=== Exercise materials ===

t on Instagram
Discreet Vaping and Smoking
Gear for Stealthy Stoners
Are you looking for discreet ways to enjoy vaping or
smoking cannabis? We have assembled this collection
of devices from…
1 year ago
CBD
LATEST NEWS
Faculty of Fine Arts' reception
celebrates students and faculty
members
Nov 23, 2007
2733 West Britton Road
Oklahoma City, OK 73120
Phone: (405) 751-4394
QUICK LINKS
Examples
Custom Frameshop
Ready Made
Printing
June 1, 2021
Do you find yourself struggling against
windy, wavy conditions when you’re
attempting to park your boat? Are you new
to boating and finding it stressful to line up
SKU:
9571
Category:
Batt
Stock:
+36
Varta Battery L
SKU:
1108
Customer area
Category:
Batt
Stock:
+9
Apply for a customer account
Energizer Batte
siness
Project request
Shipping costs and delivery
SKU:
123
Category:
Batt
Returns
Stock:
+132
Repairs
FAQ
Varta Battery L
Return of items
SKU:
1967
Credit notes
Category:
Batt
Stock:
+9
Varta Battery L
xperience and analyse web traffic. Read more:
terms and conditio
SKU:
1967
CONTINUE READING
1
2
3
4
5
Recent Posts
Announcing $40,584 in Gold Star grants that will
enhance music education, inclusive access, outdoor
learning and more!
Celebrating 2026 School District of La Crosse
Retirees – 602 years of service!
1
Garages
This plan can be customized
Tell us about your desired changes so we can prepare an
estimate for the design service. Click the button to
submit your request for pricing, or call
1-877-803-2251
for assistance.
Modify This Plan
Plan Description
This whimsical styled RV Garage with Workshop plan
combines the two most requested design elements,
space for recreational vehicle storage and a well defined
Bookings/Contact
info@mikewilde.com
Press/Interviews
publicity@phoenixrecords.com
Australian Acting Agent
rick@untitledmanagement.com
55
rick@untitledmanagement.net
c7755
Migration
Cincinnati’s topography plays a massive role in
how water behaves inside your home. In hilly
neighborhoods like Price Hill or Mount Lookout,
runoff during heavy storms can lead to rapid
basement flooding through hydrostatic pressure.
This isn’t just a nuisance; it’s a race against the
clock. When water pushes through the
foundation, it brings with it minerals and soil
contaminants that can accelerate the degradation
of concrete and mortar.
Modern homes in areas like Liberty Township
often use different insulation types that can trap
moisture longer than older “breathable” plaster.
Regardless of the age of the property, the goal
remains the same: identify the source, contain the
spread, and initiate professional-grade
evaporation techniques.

===
=== Exercise materials ===

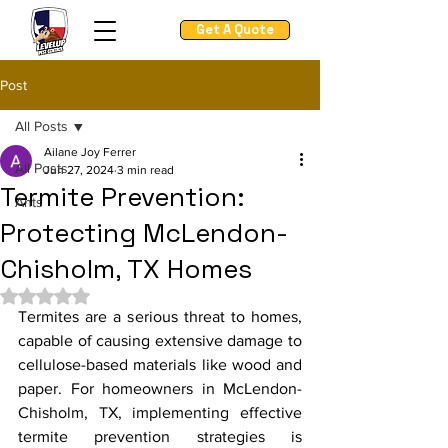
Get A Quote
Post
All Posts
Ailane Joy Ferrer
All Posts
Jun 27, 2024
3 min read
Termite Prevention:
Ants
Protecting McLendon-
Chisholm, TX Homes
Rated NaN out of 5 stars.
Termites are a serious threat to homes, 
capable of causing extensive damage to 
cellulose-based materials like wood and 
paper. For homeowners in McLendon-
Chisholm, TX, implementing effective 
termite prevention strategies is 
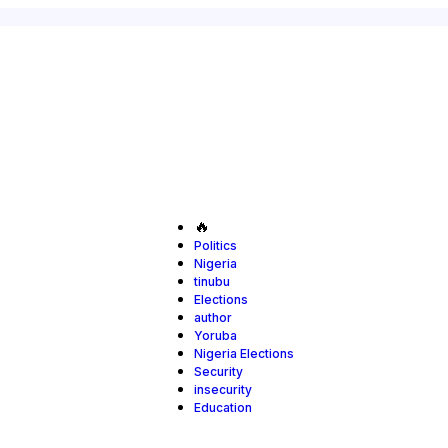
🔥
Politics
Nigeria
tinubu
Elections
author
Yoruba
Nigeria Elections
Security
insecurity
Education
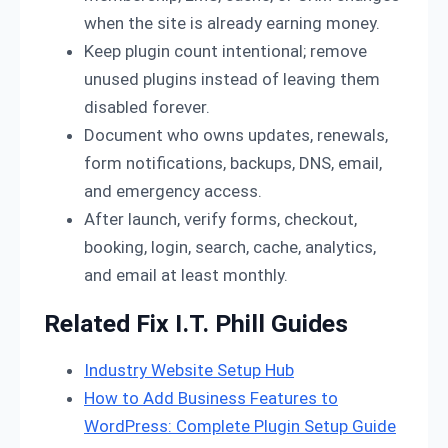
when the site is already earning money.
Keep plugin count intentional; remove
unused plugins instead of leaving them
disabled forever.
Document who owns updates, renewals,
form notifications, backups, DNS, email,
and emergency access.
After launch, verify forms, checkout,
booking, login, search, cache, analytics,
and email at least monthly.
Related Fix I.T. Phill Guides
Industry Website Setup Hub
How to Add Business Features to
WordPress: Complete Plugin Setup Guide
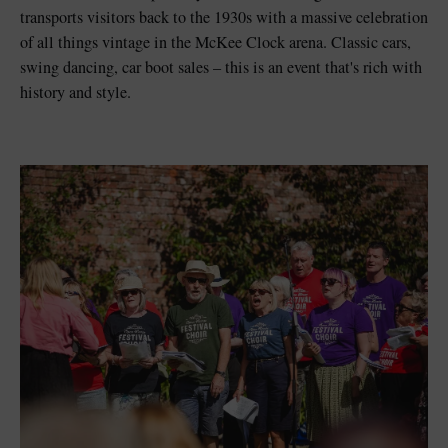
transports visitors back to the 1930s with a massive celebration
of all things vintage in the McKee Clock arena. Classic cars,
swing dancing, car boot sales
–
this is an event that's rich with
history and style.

===

Would you retype the lines above from the one with "Shipping costs and delivery" down to the one with "evaporation techniques.", word for word, both ends included and no other lines?

Response
Shipping costs and delivery
SKU:
123
Category:
Batt
Returns
Stock:
+132
Repairs
FAQ
Varta Battery L
Return of items
SKU:
1967
Credit notes
Category:
Batt
Stock:
+9
Varta Battery L
xperience and analyse web traffic. Read more:
terms and conditio
SKU:
1967
CONTINUE READING
1
2
3
4
5
Recent Posts
Announcing $40,584 in Gold Star grants that will
enhance music education, inclusive access, outdoor
learning and more!
Celebrating 2026 School District of La Crosse
Retirees – 602 years of service!
1
Garages
This plan can be customized
Tell us about your desired changes so we can prepare an
estimate for the design service. Click the button to
submit your request for pricing, or call
1-877-803-2251
for assistance.
Modify This Plan
Plan Description
This whimsical styled RV Garage with Workshop plan
combines the two most requested design elements,
space for recreational vehicle storage and a well defined
Bookings/Contact
info@mikewilde.com
Press/Interviews
publicity@phoenixrecords.com
Australian Acting Agent
rick@untitledmanagement.com
55
rick@untitledmanagement.net
c7755
Migration
Cincinnati’s topography plays a massive role in
how water behaves inside your home. In hilly
neighborhoods like Price Hill or Mount Lookout,
runoff during heavy storms can lead to rapid
basement flooding through hydrostatic pressure.
This isn’t just a nuisance; it’s a race against the
clock. When water pushes through the
foundation, it brings with it minerals and soil
contaminants that can accelerate the degradation
of concrete and mortar.
Modern homes in areas like Liberty Township
often use different insulation types that can trap
moisture longer than older “breathable” plaster.
Regardless of the age of the property, the goal
remains the same: identify the source, contain the
spread, and initiate professional-grade
evaporation techniques.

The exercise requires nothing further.